The Telegraph spoke to him on Saturday.

I became a doctor to serve people. I have seen pain up close. But until last night I had never thought of pulling possible survivors out of mangled railway coaches. What I experienced last night was horrific.

We reached the accident site around 1.30am.

There were people wailing all around. There were injured people on the ground awaiting assistance and there were people who no longer needed help. They were dead. Bodies were strewn all over the place.

We did not know the scale of the accident while we were on our way. Seeing the scene around us, we realised instantly that it was a disaster of a huge scale.

There was massive destruction all around us.

Rescue teams had arrived by then and the place had enough lights.

We started to pull out injured people from inside twisted and mangled coaches. We gave first-aid before they were shifted to hospital.

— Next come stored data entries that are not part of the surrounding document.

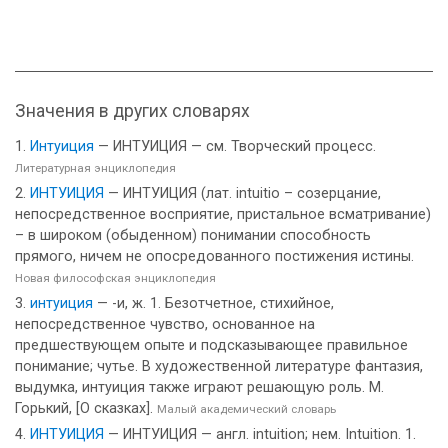
Значения в других словарях
Интуиция
— ИНТУИЦИЯ — см. Творческий процесс.
Литературная энциклопедия
ИНТУИЦИЯ
— ИНТУИЦИЯ (лат. intuitio – созерцание,
непосредственное восприятие, пристальное всматривание)
– в широком (обыденном) понимании способность
прямого, ничем не опосредованного постижения истины.
Новая философская энциклопедия
интуиция
— -и, ж. 1. Безотчетное, стихийное,
непосредственное чувство, основанное на
предшествующем опыте и подсказывающее правильное
понимание; чутье. В художественной литературе фантазия,
выдумка, интуиция также играют решающую роль. М.
Горький, [О сказках].
Малый академический словарь
ИНТУИЦИЯ
— ИНТУИЦИЯ — англ. intuition; нем. Intuition. 1.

After staying there for some time, we headed to the nearest hospital, Fakir Mohan Medical College and Hospital in Balasore, where all the injured were being taken.

Passengers from the two trains — the Bangalore-Howrah Superfast Express and the Shalimar-Chennai Central Coromandel Express — were still being brought to the hospital.

We were a team of 40 doctors from our hospital. There were some nurses in our team, too. We introduced ourselves to the superintendent of the hospital who agreed to let us work inside the hospital.

Most of the people who were admitted to the hospital had suffered head injuries, some had fractures in one hand or one leg and some others had both limbs fractured. Some of them were crying in pain.

We stitched the open wounds of some of the patients and put on bandages.

Our primary focus was to identify the patients from Bengal.

After some time, we divided ourselves into four teams and went into the surgery, orthopaedic, eye and the ENT departments. We identified the patients from Bengal, took their phone numbers and addresses.

As time passed, the families of some of the injured passengers had reached the hospital in Balasore. Some of them were shifted to other hospitals by their families.

Among the rest, those who were in stable condition and willing to be shifted to hospitals in Bengal were transferred.

We managed the logistics, put them in ambulances that had reached there from Bengal and sent them to Midnapore Medical College. There were senior doctors at the hospital to manage the patients in Midnapore.

If anyone needed care at a higher set-up, the doctors at the Midnapore hospital would send them there.

We worked all through Saturday. I wish that I never have to see a day like this again in my life.